• [USING THE INFORMATION]:
1. According to the xapian-core update notes, who reported the problem with the LMWeight class?
2. Continue the xapian-core update notes from the point where they stop.

• [TEXT UNDER STUDY]:
************

Subject: CVS commit: pkgsrc/textproc/xapian
From: Amitai Schleier
Date: 2024-07-24 12:54:36
Message id: 20240724105436.B8B19FC74@cvs.NetBSD.org

Log Message:
xapian-core: update to 1.4.26. Changes:

API:

* Weight: Document that Weight statistics DOC_LENGTH_MIN, DOC_LENGTH_MAX and
  WDF_MAX are for the shard rather than the whole database.  Usually this is
  what we want as with a sharded database it gives tighter bounds and so better
  match optimisation, but it does make them unsuitable for uses such as
  calculating a suitable offset to add to every get_sumextra() to allow
  implementing a weighting formula which can give a negative term independent
  weight contribution.  This case will be addressed in the next release series
  which also provides bounds such as DB_DOC_LENGTH_MIN which are for the whole
  database.

* LMWeight: This class was meant to implement the "Language Model" \ 
Weighting
  scheme, but we've discovered the implementation was incorrect and fixing it
  requires ABI-incompatible changes.  For 1.4.x we need to leave it in place so
  as not to break existing code, but it's now deprecated and we recommend
  avoiding using it.  It will be removed in the next release series and
  replaced with new separate classes implementing Language Model weighting with
  each smoothing.  Thanks to Sourav Saha for reporting this problem.

************

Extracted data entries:

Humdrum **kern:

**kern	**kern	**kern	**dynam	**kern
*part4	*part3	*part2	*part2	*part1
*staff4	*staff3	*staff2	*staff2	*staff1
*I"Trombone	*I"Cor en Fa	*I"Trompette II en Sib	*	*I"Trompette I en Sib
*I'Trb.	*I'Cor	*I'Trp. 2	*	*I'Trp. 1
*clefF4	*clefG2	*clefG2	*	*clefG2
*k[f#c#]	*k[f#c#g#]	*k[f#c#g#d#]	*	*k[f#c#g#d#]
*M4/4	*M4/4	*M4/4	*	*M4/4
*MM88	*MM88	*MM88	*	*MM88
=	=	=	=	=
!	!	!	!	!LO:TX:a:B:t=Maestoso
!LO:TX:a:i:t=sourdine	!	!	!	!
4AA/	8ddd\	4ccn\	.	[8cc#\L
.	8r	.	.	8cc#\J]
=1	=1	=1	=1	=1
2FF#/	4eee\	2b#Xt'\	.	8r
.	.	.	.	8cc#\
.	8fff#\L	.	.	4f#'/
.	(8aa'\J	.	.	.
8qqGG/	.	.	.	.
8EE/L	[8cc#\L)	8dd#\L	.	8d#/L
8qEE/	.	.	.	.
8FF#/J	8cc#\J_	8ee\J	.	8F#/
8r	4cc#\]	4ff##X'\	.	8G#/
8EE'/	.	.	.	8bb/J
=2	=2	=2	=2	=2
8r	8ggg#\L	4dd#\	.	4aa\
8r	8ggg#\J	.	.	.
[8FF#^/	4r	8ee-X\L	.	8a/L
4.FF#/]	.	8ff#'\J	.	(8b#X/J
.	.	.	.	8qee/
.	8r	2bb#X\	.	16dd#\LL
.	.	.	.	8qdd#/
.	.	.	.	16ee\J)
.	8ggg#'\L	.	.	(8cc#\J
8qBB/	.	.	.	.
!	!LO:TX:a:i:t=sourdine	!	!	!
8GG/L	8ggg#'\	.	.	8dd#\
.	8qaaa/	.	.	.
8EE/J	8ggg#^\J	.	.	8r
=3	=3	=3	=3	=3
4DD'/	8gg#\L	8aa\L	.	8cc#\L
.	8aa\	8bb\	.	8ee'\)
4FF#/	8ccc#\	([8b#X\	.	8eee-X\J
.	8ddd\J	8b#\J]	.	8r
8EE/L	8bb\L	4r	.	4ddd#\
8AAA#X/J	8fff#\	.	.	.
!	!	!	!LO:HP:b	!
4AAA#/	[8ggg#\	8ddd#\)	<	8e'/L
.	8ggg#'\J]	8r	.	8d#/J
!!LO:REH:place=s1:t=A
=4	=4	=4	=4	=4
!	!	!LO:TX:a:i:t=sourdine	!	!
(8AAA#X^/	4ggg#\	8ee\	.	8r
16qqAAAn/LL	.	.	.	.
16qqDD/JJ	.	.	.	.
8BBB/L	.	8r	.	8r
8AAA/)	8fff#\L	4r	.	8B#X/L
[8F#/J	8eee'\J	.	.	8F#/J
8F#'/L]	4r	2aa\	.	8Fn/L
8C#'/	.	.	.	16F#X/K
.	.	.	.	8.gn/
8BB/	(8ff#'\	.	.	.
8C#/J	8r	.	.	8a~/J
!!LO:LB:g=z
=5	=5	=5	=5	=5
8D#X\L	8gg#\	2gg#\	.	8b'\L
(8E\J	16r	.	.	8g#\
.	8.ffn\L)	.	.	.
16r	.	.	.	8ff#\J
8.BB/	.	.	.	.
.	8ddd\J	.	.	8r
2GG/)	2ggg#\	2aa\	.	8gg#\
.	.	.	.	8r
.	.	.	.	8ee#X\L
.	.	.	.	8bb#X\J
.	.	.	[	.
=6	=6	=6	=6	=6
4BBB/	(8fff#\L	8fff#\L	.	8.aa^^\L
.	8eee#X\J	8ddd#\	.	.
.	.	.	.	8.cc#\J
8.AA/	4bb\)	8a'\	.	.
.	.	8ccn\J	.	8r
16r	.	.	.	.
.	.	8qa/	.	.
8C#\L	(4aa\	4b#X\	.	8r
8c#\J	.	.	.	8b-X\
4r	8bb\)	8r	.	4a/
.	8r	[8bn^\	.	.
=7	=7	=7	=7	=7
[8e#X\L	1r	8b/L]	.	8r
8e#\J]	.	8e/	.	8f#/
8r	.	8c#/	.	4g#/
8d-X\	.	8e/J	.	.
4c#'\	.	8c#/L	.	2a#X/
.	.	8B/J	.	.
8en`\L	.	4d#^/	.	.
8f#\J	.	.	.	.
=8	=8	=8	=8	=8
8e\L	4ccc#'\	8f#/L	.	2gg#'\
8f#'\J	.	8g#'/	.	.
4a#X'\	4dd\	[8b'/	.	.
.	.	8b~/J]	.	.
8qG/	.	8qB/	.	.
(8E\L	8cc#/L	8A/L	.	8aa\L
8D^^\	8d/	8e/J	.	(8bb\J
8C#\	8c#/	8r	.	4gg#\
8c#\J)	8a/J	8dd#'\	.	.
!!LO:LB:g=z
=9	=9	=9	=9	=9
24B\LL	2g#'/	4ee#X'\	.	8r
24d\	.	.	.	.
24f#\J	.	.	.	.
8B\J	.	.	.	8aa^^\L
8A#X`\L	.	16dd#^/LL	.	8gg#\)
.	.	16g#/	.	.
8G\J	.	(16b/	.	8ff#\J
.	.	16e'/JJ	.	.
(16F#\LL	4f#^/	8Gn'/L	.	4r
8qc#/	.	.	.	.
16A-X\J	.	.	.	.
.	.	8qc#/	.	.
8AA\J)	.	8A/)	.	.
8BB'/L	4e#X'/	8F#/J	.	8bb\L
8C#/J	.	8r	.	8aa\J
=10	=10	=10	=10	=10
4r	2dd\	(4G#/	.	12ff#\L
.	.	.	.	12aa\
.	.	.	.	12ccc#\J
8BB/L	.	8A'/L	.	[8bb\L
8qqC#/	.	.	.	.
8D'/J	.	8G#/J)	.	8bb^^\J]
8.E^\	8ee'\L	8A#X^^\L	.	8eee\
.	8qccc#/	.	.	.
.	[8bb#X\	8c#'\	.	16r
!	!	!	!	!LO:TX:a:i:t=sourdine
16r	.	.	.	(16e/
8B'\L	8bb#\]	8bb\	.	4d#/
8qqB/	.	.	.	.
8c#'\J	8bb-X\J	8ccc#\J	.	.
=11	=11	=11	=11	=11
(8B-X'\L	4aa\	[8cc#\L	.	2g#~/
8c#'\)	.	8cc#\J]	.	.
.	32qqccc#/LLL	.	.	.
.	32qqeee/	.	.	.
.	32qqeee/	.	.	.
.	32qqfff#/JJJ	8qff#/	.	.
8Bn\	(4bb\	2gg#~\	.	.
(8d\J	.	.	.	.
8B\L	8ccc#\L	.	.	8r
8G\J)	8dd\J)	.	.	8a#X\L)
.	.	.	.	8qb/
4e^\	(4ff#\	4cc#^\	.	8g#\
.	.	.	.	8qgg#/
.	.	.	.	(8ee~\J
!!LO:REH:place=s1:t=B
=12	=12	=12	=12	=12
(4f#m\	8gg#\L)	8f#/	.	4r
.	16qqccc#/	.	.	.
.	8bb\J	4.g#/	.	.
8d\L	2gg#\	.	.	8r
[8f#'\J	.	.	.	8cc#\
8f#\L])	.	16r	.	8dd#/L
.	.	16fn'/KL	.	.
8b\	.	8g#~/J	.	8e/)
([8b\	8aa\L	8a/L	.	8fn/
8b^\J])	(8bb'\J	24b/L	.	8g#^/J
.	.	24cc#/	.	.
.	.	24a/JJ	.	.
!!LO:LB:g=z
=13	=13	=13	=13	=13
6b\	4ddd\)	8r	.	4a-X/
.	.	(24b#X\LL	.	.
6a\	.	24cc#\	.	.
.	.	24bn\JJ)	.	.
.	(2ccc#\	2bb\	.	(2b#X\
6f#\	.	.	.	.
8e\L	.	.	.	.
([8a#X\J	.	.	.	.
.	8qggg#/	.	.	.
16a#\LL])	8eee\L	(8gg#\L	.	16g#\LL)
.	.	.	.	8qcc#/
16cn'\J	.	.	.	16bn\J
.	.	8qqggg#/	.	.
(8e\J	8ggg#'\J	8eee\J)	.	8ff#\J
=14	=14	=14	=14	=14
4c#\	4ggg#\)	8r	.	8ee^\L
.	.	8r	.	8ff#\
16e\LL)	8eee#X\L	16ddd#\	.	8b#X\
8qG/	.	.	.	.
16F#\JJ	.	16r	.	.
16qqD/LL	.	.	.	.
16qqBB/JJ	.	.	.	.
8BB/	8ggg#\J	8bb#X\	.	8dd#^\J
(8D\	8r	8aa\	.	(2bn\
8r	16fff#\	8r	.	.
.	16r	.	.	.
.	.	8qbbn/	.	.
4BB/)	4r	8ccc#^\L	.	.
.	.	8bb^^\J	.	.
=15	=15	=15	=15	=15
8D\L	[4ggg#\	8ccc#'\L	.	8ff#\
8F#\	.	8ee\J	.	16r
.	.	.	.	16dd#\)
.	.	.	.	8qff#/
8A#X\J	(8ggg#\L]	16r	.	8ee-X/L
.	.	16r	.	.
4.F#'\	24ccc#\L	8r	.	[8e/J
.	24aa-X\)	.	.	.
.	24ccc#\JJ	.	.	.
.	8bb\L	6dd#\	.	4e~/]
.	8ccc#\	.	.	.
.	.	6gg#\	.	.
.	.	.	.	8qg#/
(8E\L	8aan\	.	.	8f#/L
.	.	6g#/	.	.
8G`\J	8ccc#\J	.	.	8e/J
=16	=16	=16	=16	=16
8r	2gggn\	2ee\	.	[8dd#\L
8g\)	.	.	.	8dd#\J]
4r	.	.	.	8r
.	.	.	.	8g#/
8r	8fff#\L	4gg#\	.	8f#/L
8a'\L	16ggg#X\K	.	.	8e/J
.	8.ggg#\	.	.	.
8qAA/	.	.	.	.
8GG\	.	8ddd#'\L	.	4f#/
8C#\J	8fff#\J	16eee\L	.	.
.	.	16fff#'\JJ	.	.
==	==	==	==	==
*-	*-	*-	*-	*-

************

• [ANSWERS BY ITEM NUMBER]:
1. Sourav Saha

2.
* PL2PlusWeight: Fix bug in implementation of formula.  Our variable mean is
  1/lambda_t from the PL2+ paper, so we need to check mean>1 for lambda_t<1 but
  we were actually checking mean<1 instead.  The result of this is that PL2+
  actually returned a zero weight unless the term occurred frequently enough in
  the collection.

* TradWeight::get_maxpart() no longer forces the wdf_max value to be at least
  one.  We used to do this so that a non-existent term in the query would cause
  it not to achieve 100%, but now we calculate percentages based on the number
  of matching subqueries, and it is more natural for a non-existent term to get
  zero weight (ditto for a term which always has wdf 0).  This was already
  addressed for BM25Weight in 1.2.1 back in 2010.

* Enquire::set_expansion_scheme(): Add "prob" as new preferred name for
  probabilistic query expansion, with the previous "trad" still being \ 
accepted
  for now.

* QueryParser::set_prefix() and set_boolean_prefix(): Allow an optional
  trailing `:` on the field name.  This makes the API here more consistent with
  ranges, where you need to include the `:` if you want one.  See #720.

testsuite:

* Catch and report if a testcase causes signal SIGPIPE.

* Suppress valgrind errors about calling memmove() with overlapping source and
  destination (which is valid, valgrind is just confused when memcpy() and
  memmove() share an implementation).

* Add more testing of weighting schemes.

* Mark checkstatsweight3 with a sharded database as XFAIL (expected to fail).
  This testcase was previous not run for sharded databases, with a FIXME
  comment noting this.  Investigating shows it's due to a bug where we use the
  shard's termfreqs rather than those for the whole database for an expanded
  wildcard, but this seems complex to fix.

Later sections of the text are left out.